Gruntled is one of the words which really exists, even though the negative is almost invariably used. Some years ago my youngest sister, Annunziata, and I looked at many of these words, such as ‘gusted’ and ‘ruth’. Almost all of them are in the Oxford English Dictionary. And when rereading P.G. Wodehouse’s The Luck of the Bodkins at the weekend, I noticed he used ‘ruth’ without the ‘less’. These words ought to be brought back into circulation and I expect Spectator readers to rally to this cause.

The interview with Kuenssberg was set up so that a clock was visible in the background and more people watched the clock than listened to my ephemeral comments. It has M for 12, O for 3 and G for both 6 and 9, spelling MOGG. It was made by the Quarmans of Temple Cloud for Jacob Mogg, after whom I am named, and given to me by my father. Jacob was a local businessman who was one of the early patrons of William Smith, the geologist. Smith lived in north-east Somerset and worked out the strata of rock from the pit at High Lyttelton in which Jacob was an investor. The Quarmans made clocks and were, I believe, also the local undertakers, a grandfather clock requiring similar carpentry skills to a coffin.

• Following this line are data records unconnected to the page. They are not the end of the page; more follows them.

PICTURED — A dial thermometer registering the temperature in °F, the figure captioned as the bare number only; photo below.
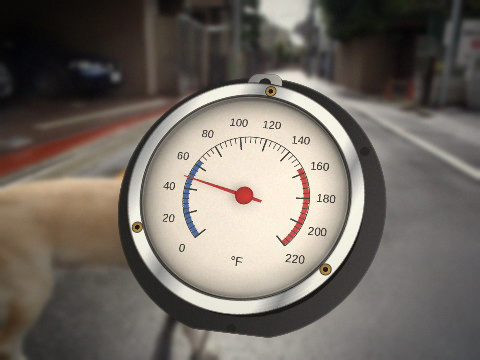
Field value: 48
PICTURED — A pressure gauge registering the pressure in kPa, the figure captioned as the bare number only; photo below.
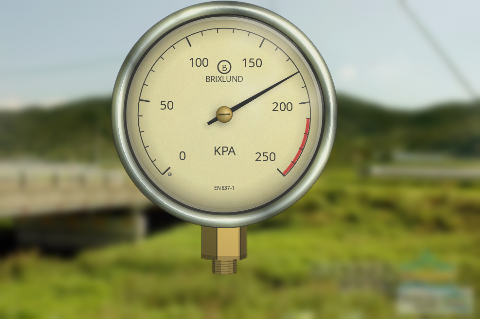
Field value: 180
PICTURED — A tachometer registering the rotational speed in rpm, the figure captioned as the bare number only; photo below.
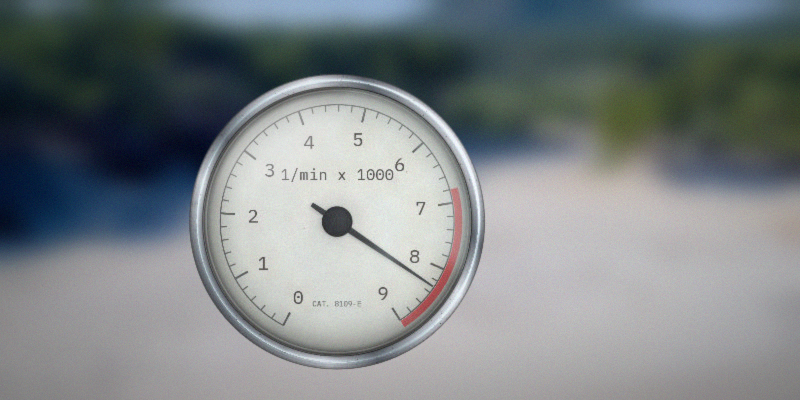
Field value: 8300
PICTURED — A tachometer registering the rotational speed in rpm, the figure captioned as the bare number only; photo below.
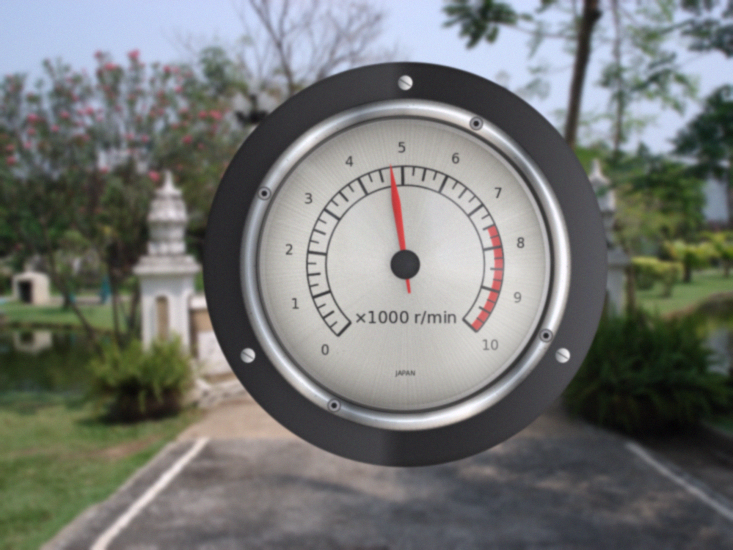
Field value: 4750
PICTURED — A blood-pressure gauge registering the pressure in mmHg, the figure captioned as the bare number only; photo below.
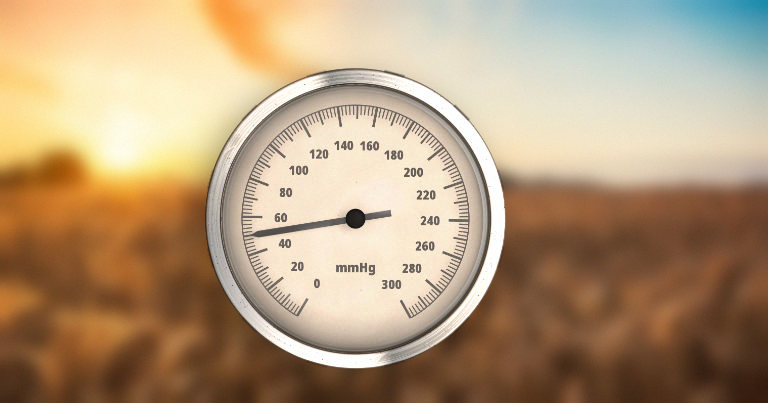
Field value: 50
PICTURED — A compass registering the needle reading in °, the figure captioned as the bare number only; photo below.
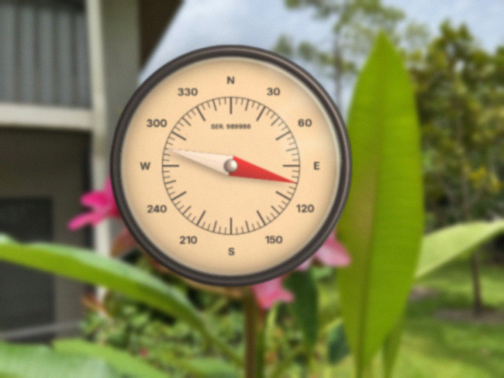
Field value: 105
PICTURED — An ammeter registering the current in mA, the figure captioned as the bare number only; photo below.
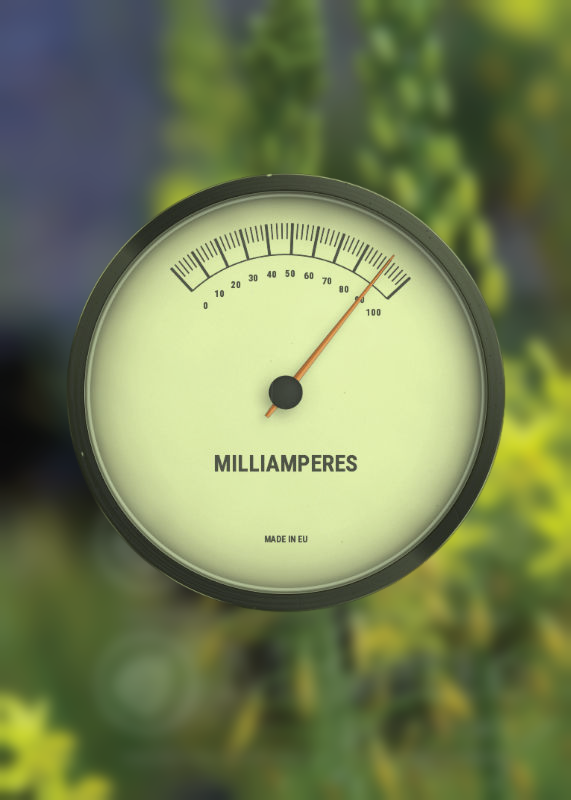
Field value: 90
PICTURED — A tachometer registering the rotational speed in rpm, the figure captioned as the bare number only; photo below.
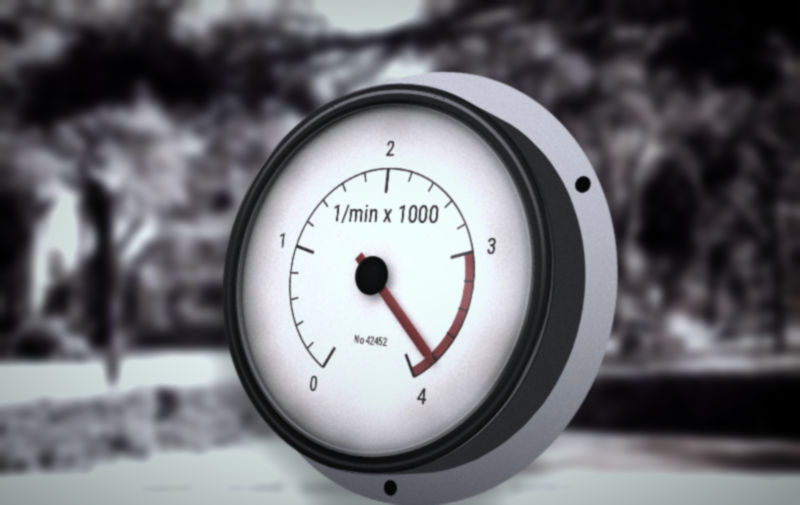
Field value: 3800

The 807th anniversary of Agincourt was the day on which Truss resigned. In a short ministerial career, I have attended two farewell cabinets and stood in Downing Street to cheer people in and out. The Downing Street statement is becoming as much a part of our constitutional settlement as the Lord Mayor’s Banquet, yet it is a fairly new innovation. In days served, Liz is the shortest ever. But unlike her immediate predecessors, she served two terms rather than one. The prime minister is appointed by the sovereign and Liz kissed hands twice. At a general election, a prime minister continues and is not reappointed; thus, since the war, only Churchill, Wilson and Truss have served two terms. All the others did only one. This may make the pub quiz question slightly harder.

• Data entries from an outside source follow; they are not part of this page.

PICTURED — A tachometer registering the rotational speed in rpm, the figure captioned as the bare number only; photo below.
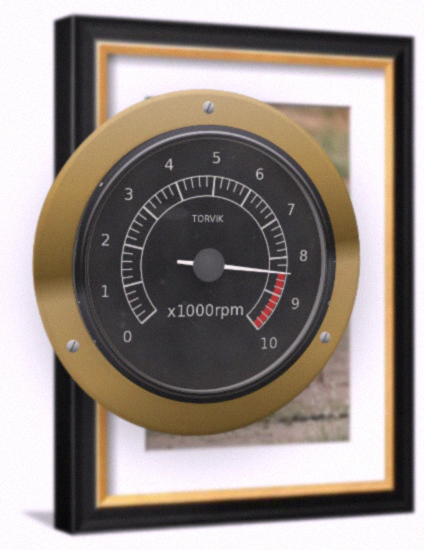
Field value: 8400
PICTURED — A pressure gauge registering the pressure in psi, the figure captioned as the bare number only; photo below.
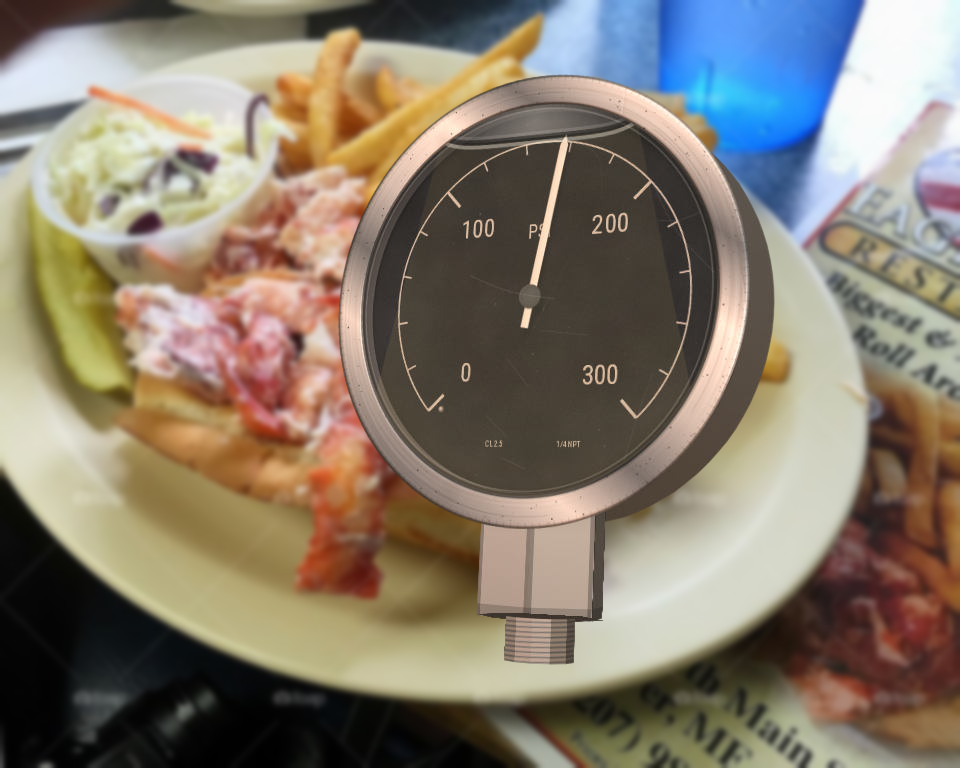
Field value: 160
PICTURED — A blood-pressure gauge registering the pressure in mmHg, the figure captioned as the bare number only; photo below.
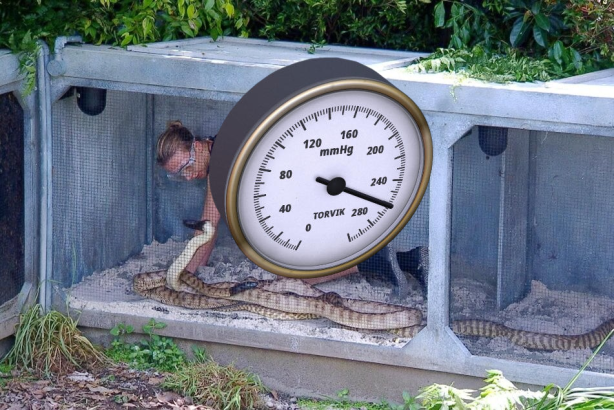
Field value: 260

As luck would have it, my ministerial career ended on a day when the House was debating the retained EU Law Bill. This is an essential bill to complete Brexit, so the Remainiacs were out in force. I have spent the past eight months pushing it to completion. The obstacles put in its way were manifold and only the determination of Boris Johnson and then Liz Truss saw it to the floor of the House. Dean Russell delivered the opening speech and dealt brilliantly with an array of Europhile interventions. In a few short weeks he has proved himself to be a first-class minister. I had the luxury of speaking from the backbenches, which is much more fun than being a minister. There is no set text, merely the ability to push a cause. No need to suck up to people who make fatuous points, but an ability to debate. As Disraeli said of going to the House of Lords: ‘I am not dead, but in the Elysian Fields.’